The former international soccer star spoke at Coalition for Democratic Change party headquarters, where he vowed to tackle corruption and asked members of his party to applaud the Liberians who elected him.
Weah won Tuesday’s runoff with 61.5 percent of the vote over Vice President Joseph Boakai, who got 38.5 percent, according to final results.
Liberia, a nation founded by freed American slaves, is seeing its first democratic transfer of power in more than 70 years as Nobel Peace Prize winner Ellen Johnson Sirleaf steps aside. Sirleaf, Africa’s first female president, led the country’s recovery after back-to-back civil wars and saw it through a deadly Ebola outbreak.
“Two days ago the world saw me cry, not because I won, but for the lives of partisans who lost their lives in the struggle for change,” Weah said after being introduced by his running mate, vice-president-elect Jewel Howard-Taylor.
Weah honored Sirleaf, calling her “the Iron Lady of Africa,” and promising to “build upon the institutional gains” her administration has made.
Weah also paid tribute to Boakai, calling him “a statesman and neighbor.”
He called on Liberians living abroad to “come home; this is a new dispensation.” He also called for foreign investments as the flow of aid to Liberia is in decline.
“To investors, we say Liberia is open and ready for business,” he said.
He vowed to fight the types of scandals that have plagued the West African nation, saying “Those looking to cheat the Liberian people through corruption will have no place.”
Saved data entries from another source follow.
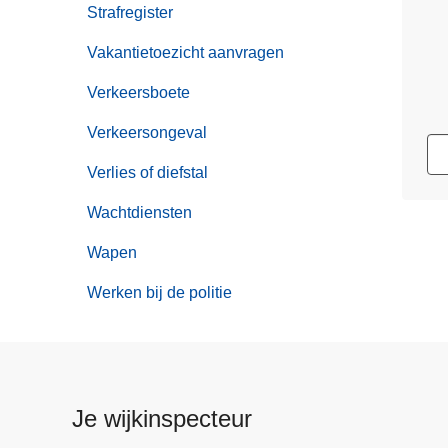
Strafregister
Vakantietoezicht aanvragen
Verkeersboete
Verkeersongeval
Verlies of diefstal
Wachtdiensten
Wapen
Werken bij de politie
Je wijkinspecteur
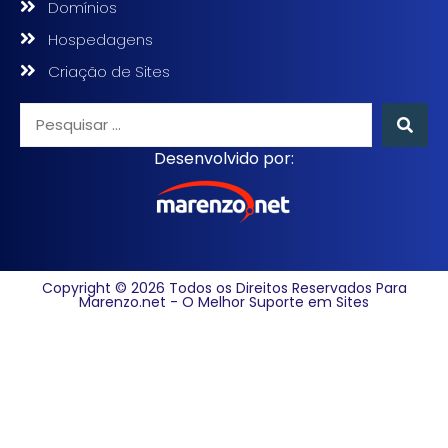
Domínios
Hospedagens
Criação de Sites
Desenvolvido por:
Copyright © 2026 Todos os Direitos Reservados Para
Marenzo.net - O Melhor Suporte em Sites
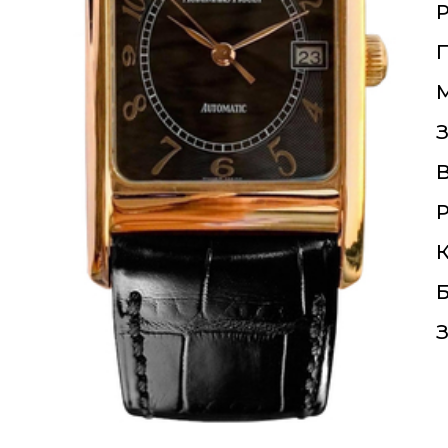
П
З
Р
К
Б
З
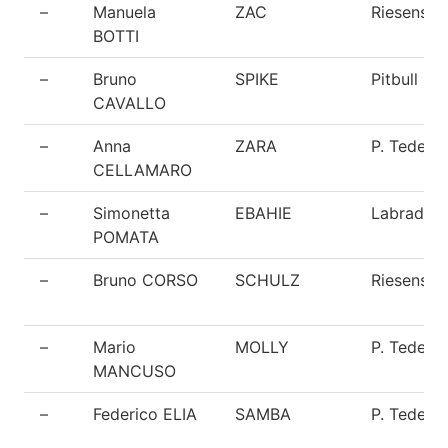
–
Manuela
ZAC
Riesensch
BOTTI
–
Bruno
SPIKE
Pitbull
CAVALLO
–
Anna
ZARA
P. Tedesc
CELLAMARO
–
Simonetta
EBAHIE
Labrador
POMATA
–
Bruno CORSO
SCHULZ
Riesensch
–
Mario
MOLLY
P. Tedesc
MANCUSO
–
Federico ELIA
SAMBA
P. Tedesc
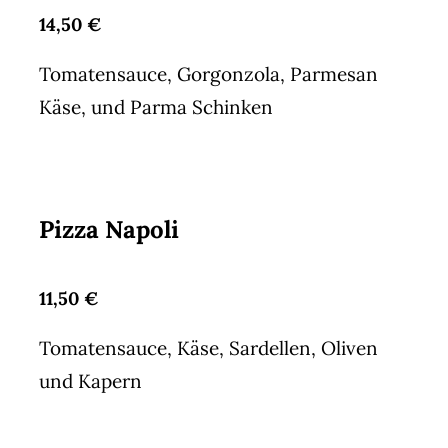
14,50 €
Tomatensauce, Gorgonzola, Parmesan
Käse, und Parma Schinken
Pizza Napoli
11,50 €
Tomatensauce, Käse, Sardellen, Oliven
und Kapern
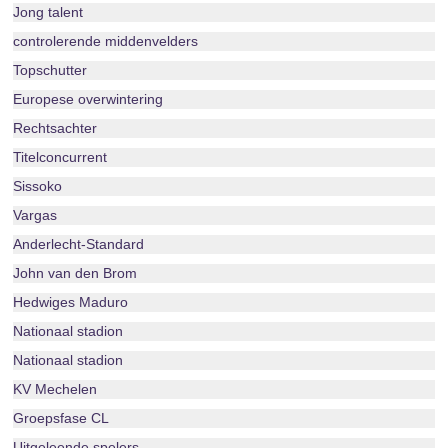
Jong talent
controlerende middenvelders
Topschutter
Europese overwintering
Rechtsachter
Titelconcurrent
Sissoko
Vargas
Anderlecht-Standard
John van den Brom
Hedwiges Maduro
Nationaal stadion
Nationaal stadion
KV Mechelen
Groepsfase CL
Uitgeleende spelers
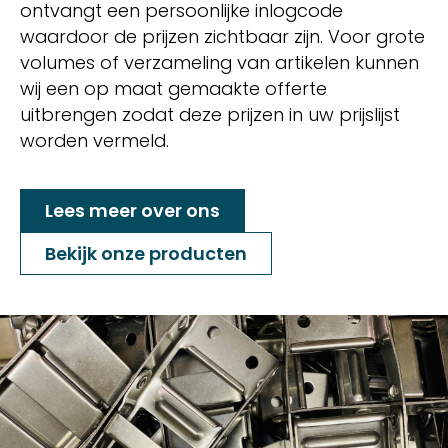
ontvangt een persoonlijke inlogcode
waardoor de prijzen zichtbaar zijn. Voor grote
volumes of verzameling van artikelen kunnen
wij een op maat gemaakte offerte
uitbrengen zodat deze prijzen in uw prijslijst
worden vermeld.
Lees meer over ons
Bekijk onze producten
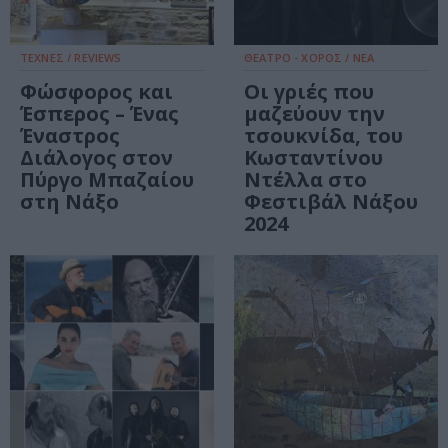
ΤΕΧΝΕΣ / REVIEWS
ΘΕΑΤΡΟ - ΧΟΡΟΣ / ΝΕΑ
Φώσφορος και
Οι γριές που
Έσπερος – Ένας
μαζεύουν την
Έναστρος
τσουκνίδα, του
Διάλογος στον
Κωσταντίνου
Πύργο Μπαζαίου
Ντέλλα στο
στη Νάξο
Φεστιβάλ Νάξου
2024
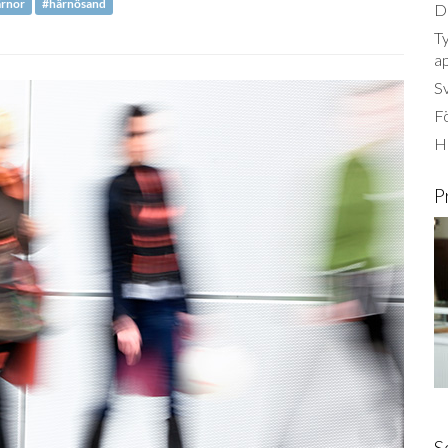
ärnor
#härnösand
Dä
Ty
a
S
Fö
Ha
P
S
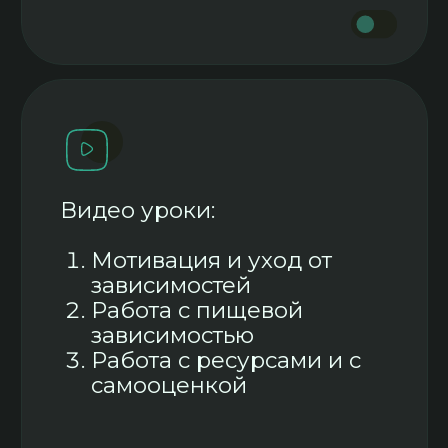
✅
Из-за отсутствия ресурса
упускаешь возможности и
время
✅
Просто не можешь жить в
удовольствие
Какие результаты
будут за 6 дней:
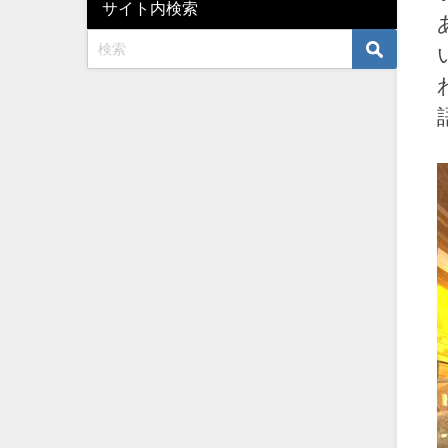
サイト内検索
Benyan Kota, who listened to Weah’s speech on the radio, said he appreciated the statements about tackling corruption and about inclusion.
“Whenever the world inclusion is mentioned it brings to us the feeling that a government wants to bring about protection for the underprivileged and underdeveloped,” said Kota, president of the Christian Association of the Blind.
Voter turnout for the runoff was low, but Weah drew overwhelming support from the younger generation, which makes up a majority of Liberia’s population of 4.6 million. Weah’s rags-to-riches story has been an inspiration to many supporters who call him “King George.”
Though hundreds sang his praises and chanted his name at the end of his speech, Weah did not mention how he intends to tackle the country’s economic woes, nor did he announce specific program to address unemployment.
Expectations will be high for Weah to lift the nation from poverty and create jobs.
In addition to corruption, Liberia faces problems with electricity and a health care system decimated by the Ebola outbreak. Weah’s critics have said his brief experience in politics will be a challenge for the nation.
Weah had run in the country’s last two elections, winning the first round of the 2005 vote that eventually went to Sirleaf. He ran as the vice presidential candidate with diplomat Winston Tubman in 2011; they boycotted the runoff that granted Sirleaf her second term.
As Liberia grappled with the Ebola outbreak in 2014, Weah was elected as a senator, defeating Sirleaf’s son Robert for the seat.
Weah is expected to take office in January.